I’ve lost so many people in my life that way who maybe could’ve been close friends if I’d let them in. To the point where I’m well into my thirties now and I honestly don’t know who I can call when I’m yearning for a friend to talk to. Or whom I can count on to spontaneously call me when I’m aching for someone out there to confirm that I exist.
And I can’t blame anyone except myself for that. I couldn’t bear to put my trust on the line so my answer was to withdraw from everyone.
The consequence is they’ll eventually move on. To expect them to still think about me after all these years is ridiculous. My misguided choice to let my insecurities get in the way of lasting friendships is a lifelong regret I’ll never be able to shake.
All these feelings of loneliness churned up to the surface during the pandemic. I no longer had the day-to-day public interactions to maintain the illusion that people can see me.
The only reason I’ve been able to keep it together for this long is my fiancée. The way she brings out joy I never knew I had in me. The way she reminds me every day that I do matter.
What has stood out for me lately is how my life with her wouldn’t have been possible had I not taken a leap of faith.
I was going through a particularly long period of depression at the time. Even though I’d gotten pretty good at hiding it from people, she must’ve sensed something because she asked me if I wanted to talk about it.
I was on the verge of giving my well-trained, smiling reassurance that everything is fine. But what spilled out from me was a relieved, “Yes, I’d like that very much.”
Of course, I immediately panicked after we set a time to chat over drinks. To this day, I still don’t know what made me agree to it. I just knew then I had to find a way to get over my panic. There’s no backing out because I’d already said yes and I always make a point of taking commitments seriously.
As I sat there waiting for her to arrive, I thought about why I’m making this so hard on myself. Here I have the opportunity of opening up to someone who cared enough to reach out to me. Why not trust that she values this opportunity for connection just as much as I do?
So when she walked in, I smiled. And for the first time in my life, my smile felt genuine. We talked until closing time and it was the beginning of countless conversations over the years that always start from trust.

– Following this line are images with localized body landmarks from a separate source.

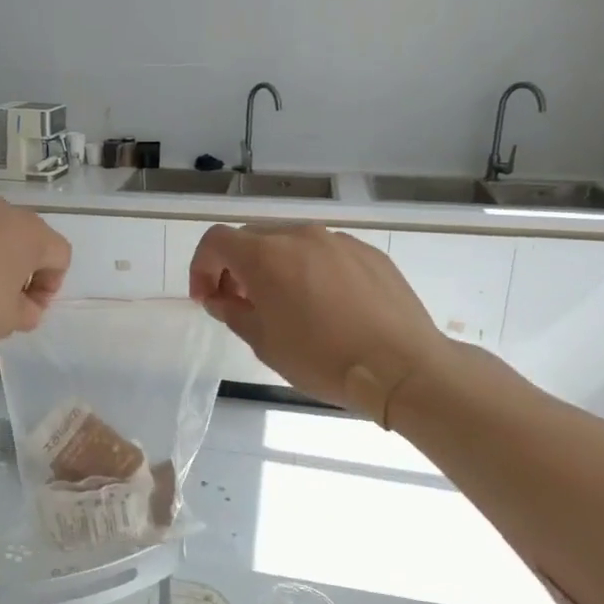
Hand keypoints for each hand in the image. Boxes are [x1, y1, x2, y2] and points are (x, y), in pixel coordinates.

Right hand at [189, 224, 449, 421]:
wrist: (402, 367)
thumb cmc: (322, 358)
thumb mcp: (264, 343)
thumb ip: (233, 312)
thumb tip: (220, 299)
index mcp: (265, 255)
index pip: (216, 241)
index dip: (201, 267)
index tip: (207, 299)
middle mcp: (300, 236)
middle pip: (252, 237)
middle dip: (235, 266)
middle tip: (239, 303)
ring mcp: (338, 241)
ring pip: (290, 242)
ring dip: (273, 266)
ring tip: (284, 304)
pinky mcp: (368, 253)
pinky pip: (324, 252)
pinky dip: (309, 270)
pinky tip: (324, 305)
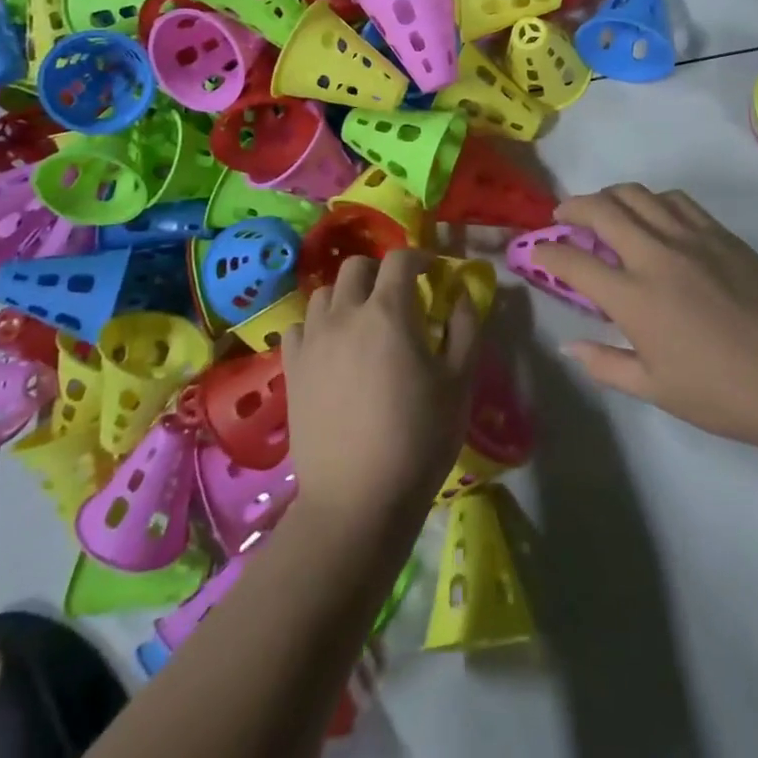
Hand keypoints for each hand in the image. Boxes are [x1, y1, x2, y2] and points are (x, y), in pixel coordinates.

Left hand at [282, 250, 479, 538]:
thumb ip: (465, 328)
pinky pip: (298, 327)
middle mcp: (345, 314)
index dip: (419, 258)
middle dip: (380, 272)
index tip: (431, 273)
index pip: (399, 259)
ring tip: (362, 321)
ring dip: (347, 295)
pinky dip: (316, 325)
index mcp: (388, 311)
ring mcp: (312, 341)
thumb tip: (462, 295)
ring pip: (324, 293)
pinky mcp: (292, 370)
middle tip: (398, 297)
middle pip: (356, 267)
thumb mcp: (459, 382)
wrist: (358, 500)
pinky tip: (330, 347)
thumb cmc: (419, 438)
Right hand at [535, 184, 757, 451]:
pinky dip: (653, 200)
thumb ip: (605, 363)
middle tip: (563, 216)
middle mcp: (656, 255)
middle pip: (602, 210)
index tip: (538, 251)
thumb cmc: (720, 392)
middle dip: (572, 207)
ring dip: (611, 196)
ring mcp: (691, 237)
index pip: (573, 261)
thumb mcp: (654, 388)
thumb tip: (569, 345)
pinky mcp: (720, 233)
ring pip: (639, 194)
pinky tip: (653, 214)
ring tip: (604, 209)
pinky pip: (677, 200)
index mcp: (634, 297)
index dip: (547, 253)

We’re now at a point where a light has appeared at the end of the tunnel. Vaccine manufacturers are working around the clock to meet global demand. At this rate, the Canadian population can expect to be fully vaccinated by December 2021.
But it could be a very long tunnel if we keep making the same mistake of refusing to trust one another. Of withdrawing into our own dark thoughts and assuming the worst of others. Of neglecting to empathize with the fact that they may be suffering just like us and in different ways than we can imagine.
Maybe we really could’ve beaten the coronavirus in two months if we had pre-emptively trusted everyone right from the very beginning. We’ll never know because we never even gave ourselves that chance to try.
I’m not saying that trust itself is going to solve everything. But it is the starting point that makes any and all solutions possible.
Trust first. Reach out to talk with one another, no matter how different they are from you. Listen and try to understand what’s blocking them from moving forward. Work together to overcome common obstacles. And finally, be willing to ask for help over personal struggles and to offer help over theirs when able.
If we all deliberately practise this every day, how can the presumed differences between us not fade away? How can the old wounds that divide us not heal? How can the compassion that unites and strengthens us not return?
As for me, I will start reaching out to people I’ve lost touch with over the years. I’ll try to rekindle old friendships and hopefully also make new ones. It may be awkward – as I often am in all things social – but I trust we’ll find a way through together.